— TASKS FOR THIS EXERCISE —
1. According to the article about the SkyDome, what made the stadium a world first when it opened in 1989?
2. Continue the article about making over the SkyDome from the point where it ends.

— EXTRACTED TEXT —

________________________________________

Advertisement

Time has come for a makeover to the SkyDome, er, . . . , Rogers Centre

When the SkyDome opened in 1989, it was the world's first stadium with a working retractable roof.

By Cameron French

There was a small window in the early 1990s when Toronto wasn’t a regular on the “worst stadiums” list. Before that, we had the old Exhibition Stadium, which was so bad that some of the seats didn’t even face the field. In 1989 the SkyDome opened, and everyone liked it for a few years until the novelty of a moving roof wore off and everyone got a look at Baltimore’s Camden Yards and went: “Oh yeahhhh, we should have done that.”

The Dome (sorry . . . . Rogers Centre) isn’t going anywhere, and high-tech fake grass can only go so far in fooling us into thinking it’s a real ballpark. So, here are a few ideas to make the Lake Ontario Folly a bit less awful.

1. Lose the roof, or at least keep it open.

The roof was kind of a stunt in the first place, which I guess makes sense for a city used to stunts (hello, world’s largest free-standing restaurant). But it makes no sense for a summer sport in a city with normal precipitation. There’s nothing more depressing than a half-empty dome with the roof closed, echoing with the voice of the kid hawking beer three sections over. With it open, you can close your eyes and at least pretend you’re at a real ballpark.

But the maddening thing is that Rogers seems to look for excuses to keep it closed. They won’t unseal it in April, and they seem to do it in May only if there’s an ironclad guarantee of sunny and 25 C. So you walk down to the ballpark in a light jacket and shades for a spring matinee and then file in to an airplane hanger.

________________________________________

— SOURCE DATA —
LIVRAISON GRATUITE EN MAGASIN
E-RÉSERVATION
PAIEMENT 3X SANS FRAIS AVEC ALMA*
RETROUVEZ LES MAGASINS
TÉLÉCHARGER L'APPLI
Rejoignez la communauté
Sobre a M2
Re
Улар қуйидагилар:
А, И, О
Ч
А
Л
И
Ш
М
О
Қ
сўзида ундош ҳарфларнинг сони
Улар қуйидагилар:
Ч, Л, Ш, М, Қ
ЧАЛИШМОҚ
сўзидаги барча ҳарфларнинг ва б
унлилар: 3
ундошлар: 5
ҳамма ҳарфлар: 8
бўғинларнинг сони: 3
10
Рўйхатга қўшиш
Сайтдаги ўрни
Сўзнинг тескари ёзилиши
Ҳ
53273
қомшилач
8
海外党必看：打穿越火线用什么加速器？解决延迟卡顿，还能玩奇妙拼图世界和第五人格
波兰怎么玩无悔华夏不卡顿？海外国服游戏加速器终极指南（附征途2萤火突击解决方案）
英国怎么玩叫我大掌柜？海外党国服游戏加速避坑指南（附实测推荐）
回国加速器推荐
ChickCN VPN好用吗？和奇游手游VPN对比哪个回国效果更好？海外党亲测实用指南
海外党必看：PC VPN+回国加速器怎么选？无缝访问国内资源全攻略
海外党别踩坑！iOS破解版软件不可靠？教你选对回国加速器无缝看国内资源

________________________________________

— ANSWERS TO THE EXERCISE —
1. It was the world's first stadium with a working retractable roof.

2.
Accept the early-season chill, accept rain delays (part of the game, dude), put in real grass, buy a blue riding mower, and enjoy the open air. If New York, Boston, Chicago and Cleveland are tough enough to handle an April evening, why aren’t we?

2. A splash of colour.

I know the colour “scheme” was figured out with the Blue Jay and Argos in mind, but the concrete and blue thing is way too Wal-Mart. We can spice it up and still support the home team. Paint the seats for starters. You can go green for the natural look, or do a multicolour thing (“Daddy, we’re in the orange section!”). And cover up the concrete, or at least some of it. Fake brick, flagstone, cedar shingles. Maybe bring in the white marble slabs left over from the First Canadian Place makeover. Just do something about the concrete. The place has looked unfinished for 26 years.

3. Add an irregularity.

The great ballparks all have something unique. Fenway’s got the Green Monster. Minute Maid Park in Houston has a hill in centre field. The Royals have that fountain. The Dome needs something like that. What about converting the 200 level seats in right field into a big beer garden that extends out over the field? You can hear Buck Martinez with the call: “Look out! Bautista’s put another one onto the patio!” Free pitcher if you can catch the ball in your pint glass.

TORONTO, CANADA - JULY 31: Hall of Famer Roberto Alomar waves to the fans during a ceremony to retire his #12 jersey at the Rogers Centre July 31, 2011 in Toronto, Ontario, Canada. (Photo by Abelimages/Getty Images)
TORONTO, CANADA - JULY 31: Hall of Famer Roberto Alomar waves to the fans during a ceremony to retire his #12 jersey at the Rogers Centre July 31, 2011 in Toronto, Ontario, Canada. (Photo by Abelimages/Getty Images)

4. Embrace the history.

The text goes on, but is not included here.